AGI - Obbligo di permanenza in casa, con divieto di allontanarsi dalle rispettive abitazioni. È la misura cautelare disposta dal Giudice per le indagini preliminari del Tribunale per i minorenni della capitale per i tre 17enni ritenuti responsabili del brutale pestaggio a sfondo omofobo di un 25enne avvenuto la notte del 14 settembre scorso in corso Vittorio Emanuele II, nel pieno centro storico di Roma.
“Gravi” gli indizi di colpevolezza raccolti sui tre, già precedentemente denunciati a piede libero al termine delle indagini svolte dai Carabinieri che erano riusciti ad identificarli attraverso un meticoloso incrocio di dati, comprensivo dell'analisi delle telecamere di videosorveglianza dell'area, accertamenti bancari sui pagamenti effettuati dal gruppo, analisi dei social network, escussione di testimoni e precise individuazioni fotografiche.
Il video dei carabinieri
La dinamica dell'aggressione
Secondo quanto ricostruito, la violenza è esplosa con modalità del tutto gratuite: la vittima, un giovane che stava rincasando da solo, è stata accerchiata dal gruppo. Dapprima uno dei minori gli avrebbe strappato e spezzato il ventaglio che aveva tra le mani, per poi sputargli in viso; subito dopo, gli aggressori lo avrebbero colpito ripetutamente con pugni al volto, alle costole e alla nuca.

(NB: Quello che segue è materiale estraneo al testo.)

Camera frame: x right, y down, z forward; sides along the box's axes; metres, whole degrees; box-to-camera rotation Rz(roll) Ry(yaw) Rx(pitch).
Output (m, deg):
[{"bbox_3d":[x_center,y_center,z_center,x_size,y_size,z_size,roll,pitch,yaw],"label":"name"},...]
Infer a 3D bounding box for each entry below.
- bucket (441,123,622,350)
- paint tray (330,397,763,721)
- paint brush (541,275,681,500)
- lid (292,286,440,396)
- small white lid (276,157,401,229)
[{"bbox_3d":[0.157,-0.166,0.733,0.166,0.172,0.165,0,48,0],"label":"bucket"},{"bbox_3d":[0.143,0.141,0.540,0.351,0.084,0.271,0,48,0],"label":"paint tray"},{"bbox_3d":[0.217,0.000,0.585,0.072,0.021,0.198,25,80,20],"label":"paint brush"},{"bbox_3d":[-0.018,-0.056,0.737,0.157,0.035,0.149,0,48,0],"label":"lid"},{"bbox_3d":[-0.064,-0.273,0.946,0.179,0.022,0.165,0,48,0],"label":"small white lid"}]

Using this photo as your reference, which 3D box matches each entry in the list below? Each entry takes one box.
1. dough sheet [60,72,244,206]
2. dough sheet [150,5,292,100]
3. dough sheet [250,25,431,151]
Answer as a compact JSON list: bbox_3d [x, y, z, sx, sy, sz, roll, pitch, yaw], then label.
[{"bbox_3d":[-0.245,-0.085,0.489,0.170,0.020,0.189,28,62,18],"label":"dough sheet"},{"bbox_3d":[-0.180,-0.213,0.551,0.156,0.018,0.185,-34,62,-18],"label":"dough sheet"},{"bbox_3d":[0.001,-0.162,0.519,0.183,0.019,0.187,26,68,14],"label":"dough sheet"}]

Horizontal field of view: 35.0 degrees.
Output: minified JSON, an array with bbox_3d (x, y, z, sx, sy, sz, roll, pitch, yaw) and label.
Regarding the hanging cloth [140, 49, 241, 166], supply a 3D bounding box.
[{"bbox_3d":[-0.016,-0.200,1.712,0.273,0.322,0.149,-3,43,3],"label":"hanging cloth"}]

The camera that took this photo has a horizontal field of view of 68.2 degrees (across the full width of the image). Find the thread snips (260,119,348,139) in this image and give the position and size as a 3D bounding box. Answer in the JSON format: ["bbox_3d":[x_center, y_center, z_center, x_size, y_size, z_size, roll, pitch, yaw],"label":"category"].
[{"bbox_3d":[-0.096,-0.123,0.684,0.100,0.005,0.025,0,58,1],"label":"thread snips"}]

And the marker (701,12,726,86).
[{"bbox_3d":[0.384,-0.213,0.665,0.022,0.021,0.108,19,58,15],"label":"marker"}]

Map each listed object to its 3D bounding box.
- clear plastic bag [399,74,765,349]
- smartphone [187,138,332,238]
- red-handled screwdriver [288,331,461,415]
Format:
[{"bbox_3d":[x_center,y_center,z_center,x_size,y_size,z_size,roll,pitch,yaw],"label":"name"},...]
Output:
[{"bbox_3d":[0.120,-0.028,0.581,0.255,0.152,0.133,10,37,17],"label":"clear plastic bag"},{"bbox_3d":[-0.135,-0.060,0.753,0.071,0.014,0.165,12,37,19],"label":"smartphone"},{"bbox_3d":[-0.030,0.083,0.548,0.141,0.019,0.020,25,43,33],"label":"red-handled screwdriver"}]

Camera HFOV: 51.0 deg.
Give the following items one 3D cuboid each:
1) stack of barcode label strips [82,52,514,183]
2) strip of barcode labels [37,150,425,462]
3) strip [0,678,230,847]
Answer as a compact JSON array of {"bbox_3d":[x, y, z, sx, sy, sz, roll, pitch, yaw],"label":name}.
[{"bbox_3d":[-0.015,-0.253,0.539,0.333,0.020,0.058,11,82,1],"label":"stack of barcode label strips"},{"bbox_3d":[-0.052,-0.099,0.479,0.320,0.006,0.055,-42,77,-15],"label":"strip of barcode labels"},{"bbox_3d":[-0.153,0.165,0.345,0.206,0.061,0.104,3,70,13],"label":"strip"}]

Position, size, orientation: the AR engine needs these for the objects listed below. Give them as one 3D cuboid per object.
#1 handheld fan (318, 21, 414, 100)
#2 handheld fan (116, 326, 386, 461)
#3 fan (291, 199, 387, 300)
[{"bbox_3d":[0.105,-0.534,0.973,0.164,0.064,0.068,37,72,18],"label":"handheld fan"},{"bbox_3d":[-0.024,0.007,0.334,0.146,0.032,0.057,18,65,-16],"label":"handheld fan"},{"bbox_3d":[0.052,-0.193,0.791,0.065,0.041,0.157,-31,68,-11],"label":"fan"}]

Mentre il giovane cadeva a terra sanguinante, il gruppo avrebbe continuato ad infierire deridendolo e rivolgendogli pesanti insulti e minacce di matrice omofoba, prima di allontanarsi.
Pesanti le lesioni subite dalla vittima, che ha riportato un trauma cranio facciale complicato, la frattura delle ossa nasali e contusioni costali, per una prognosi iniziale di 20 giorni. Al quadro clinico si è successivamente aggiunto un disturbo post traumatico da stress, formalmente accertato in dicembre, con un'ulteriore prognosi di 30 giorni.
L'ordinanza del gip
Nell'ordinanza, il Gip sottolinea la gravità delle condotte, agite con finalità di "mera sopraffazione e umiliazione della vittima", evidenziando profili di pericolosità e una personalità "caratterizzata da evidente omofobia e incline al delitto" da parte degli indagati, già gravati da carichi pendenti per altri reati.
Sebbene la Procura avesse avanzato richiesta per il collocamento in comunità dei tre minori, il giudice ha ritenuto di applicare la misura della permanenza in casa, eseguita dai Carabinieri del Comando di Roma Piazza Farnese: la decisione mira a "bilanciare la necessità di contenere il pericolo di reiterazione del reato con la salvaguardia delle esigenze educative dei giovani, ritenendo il contesto familiare attualmente adeguato ad assicurare il rispetto delle prescrizioni".
L'avvertimento del Tribunale
I tre indagati sono stati affidati ai servizi minorili dell'amministrazione della giustizia. Il Tribunale ha emesso un severo avvertimento: in caso di gravi o ripetute violazioni dell'obbligo di restare in casa, o di allontanamento ingiustificato, potrà essere immediatamente disposta la misura più afflittiva del collocamento in comunità.